Outra estratégia de aproximação do leitor ao mundo nada familiar do livro é o humor. A paródia desestabilizadora do ambiente acadêmico, através da inserção do programa para o curso de letras enviado por Ana ao chefe do departamento, prova que a aproximação entre narradora e autora é funcional.

Há dois caminhos óbvios de leitura: embarcar no clichê de que a própria realidade durante a pandemia se tornou irreconhecível, e assim o que seria absurdo no romance passa a ser familiar; e que o livro funcionaria como epitáfio da tão debatida falência da razão moderna (ao que tudo indica sempre renegociada).

"Pandora" se torna mais assustador e interessante na mão contrária: trata-se da vitória total e irrestrita da razão moderna.
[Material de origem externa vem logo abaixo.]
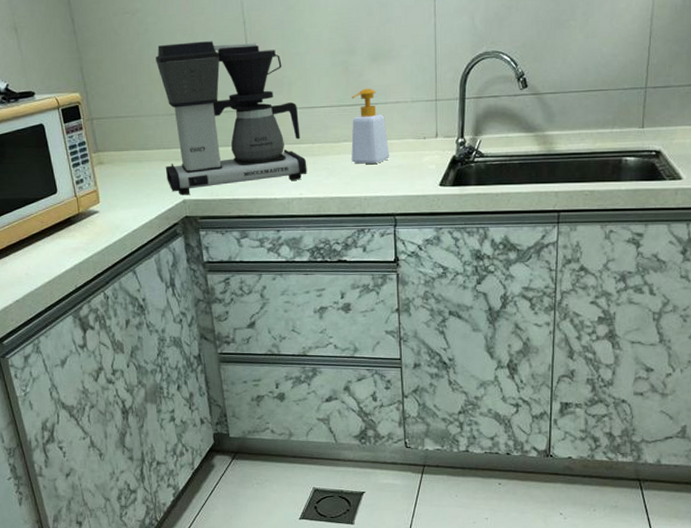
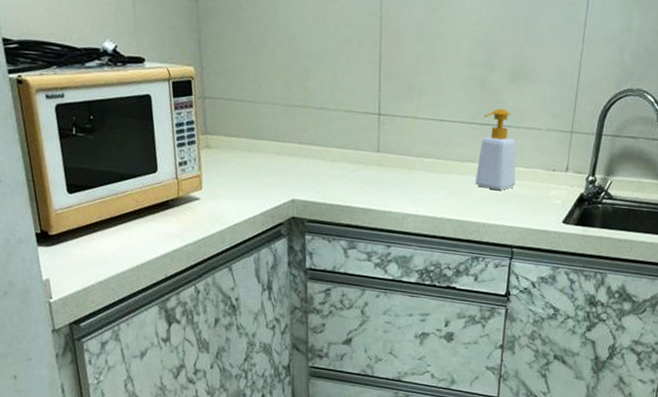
coffee maker: present [156,41,307,195] -> none [277,28,428,196]

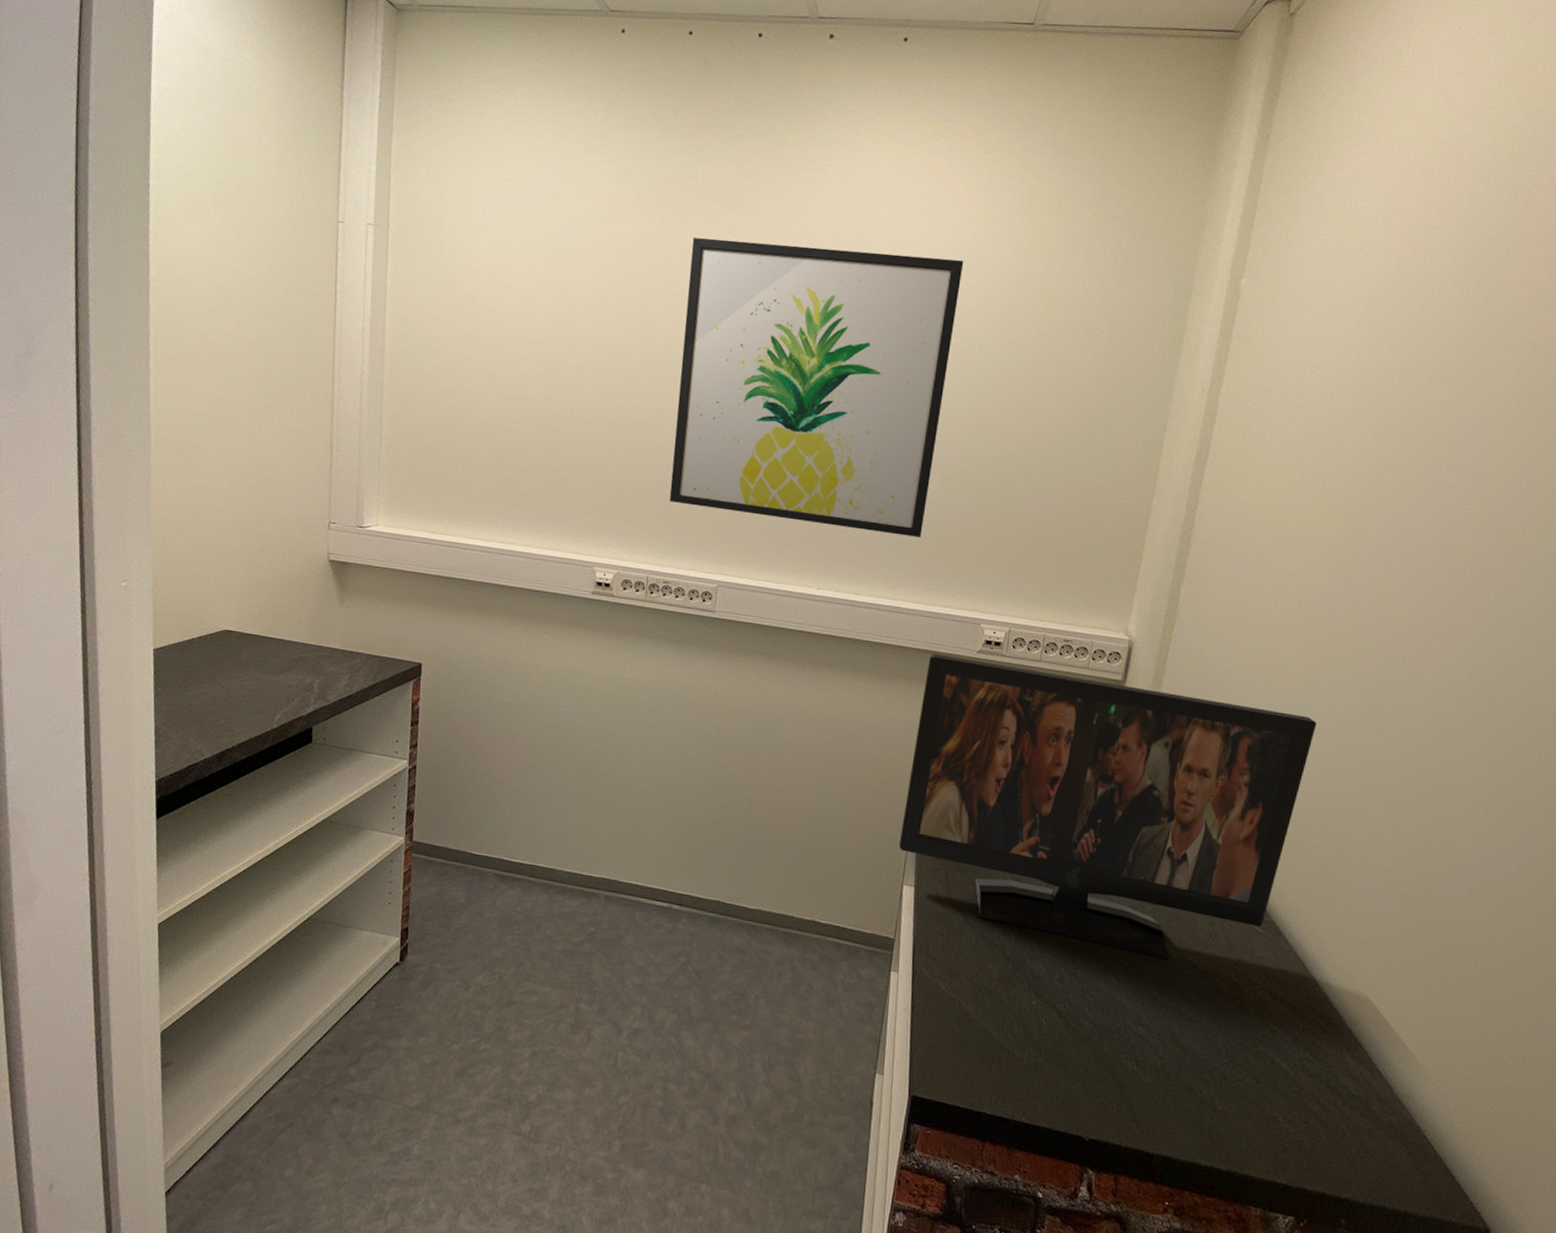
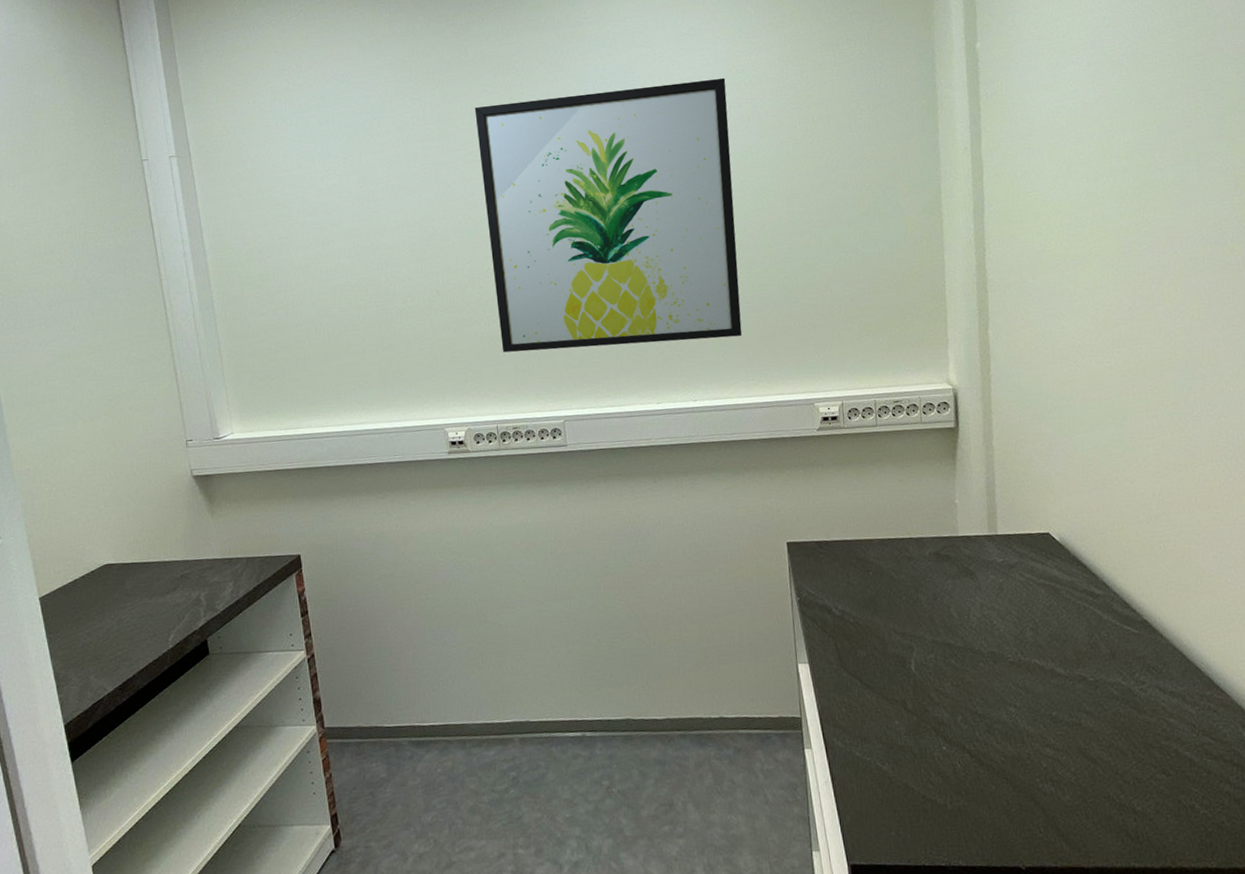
flat panel tv: present [898,653,1317,959] -> none [774,423,1141,679]

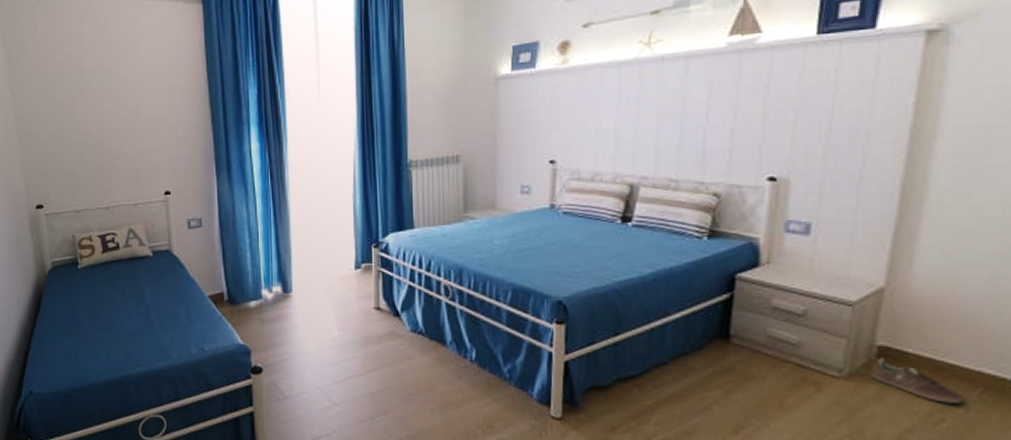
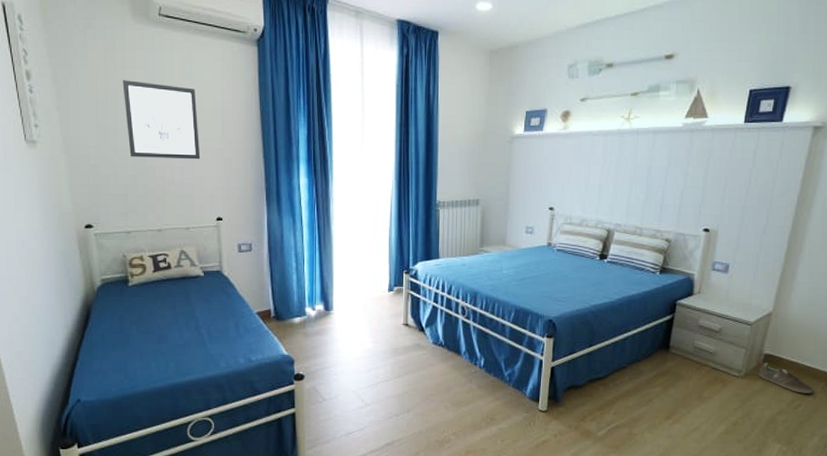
wall art: none [70,52,147,132] -> present [122,80,201,160]

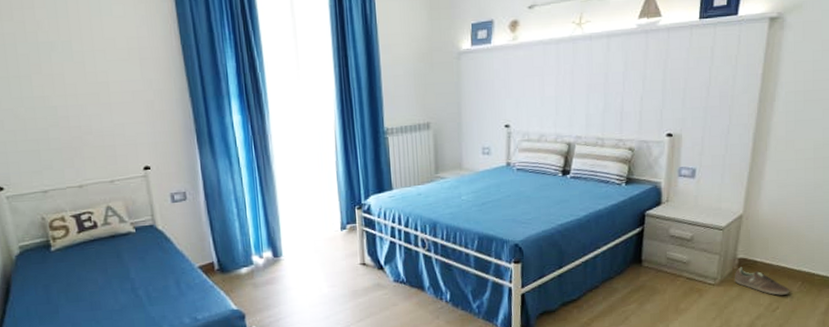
wall art: present [122,80,201,160] -> none [21,22,119,108]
O romance rompe com o que essa mesma razão mandara separar: humanos e o resto.

Não para jogar homens e mulheres de volta ao seu lugar, ao lado de insetos e morcegos, tão imperfeitos e mortais quanto os demais seres vivos, mas para sondar a vida num planeta finalmente dominado por uma única espécie.

Bichos são atravessados pela consciência avariada dos humanos, sofrem com a autoimagem, sentem-se angustiados, precisam pagar contas e decidir sobre operações plásticas; convivem com humanos, discutem a relação, agridem, fazem sexo, fogem. Um universo monstruoso que provoca um riso nervoso e indeciso do início ao fim da leitura.

Esse estranho apogeu da razão coloca problema de difícil solução, deixando algumas saídas recentes sugeridas pela antropologia, e também qualquer teleologia iluminista (socialismo incluso), em maus lençóis.

A nota específica da barbárie brasileira e de suas franquias também dá as caras: brutal desigualdade e barreiras de classe controladas por um necroestado. "Pandora" não aponta para qualquer solução, mas cristaliza o presente escancarado pela pandemia numa imagem forte (finalmente universal, como sonhavam os primeiros iluministas): um mundo que não se reconhece mais em seus próprios desígnios e caminha a passos largos para a autodestruição.

O livro é construído por trechos curtos, com encadeamento por vezes frágil, mas eficiente. A trama não chega a um final, e se a vida de Ana não vai a parte alguma, o romance sim, e sem ela.

O último trecho é uma nota distanciada sobre um político búlgaro real, o Batman dos Bálcãs, envolvido em escândalos de corrupção. Uma aterrissagem forçada na realidade para quem insiste em se refugiar no fantástico, ou na própria literatura.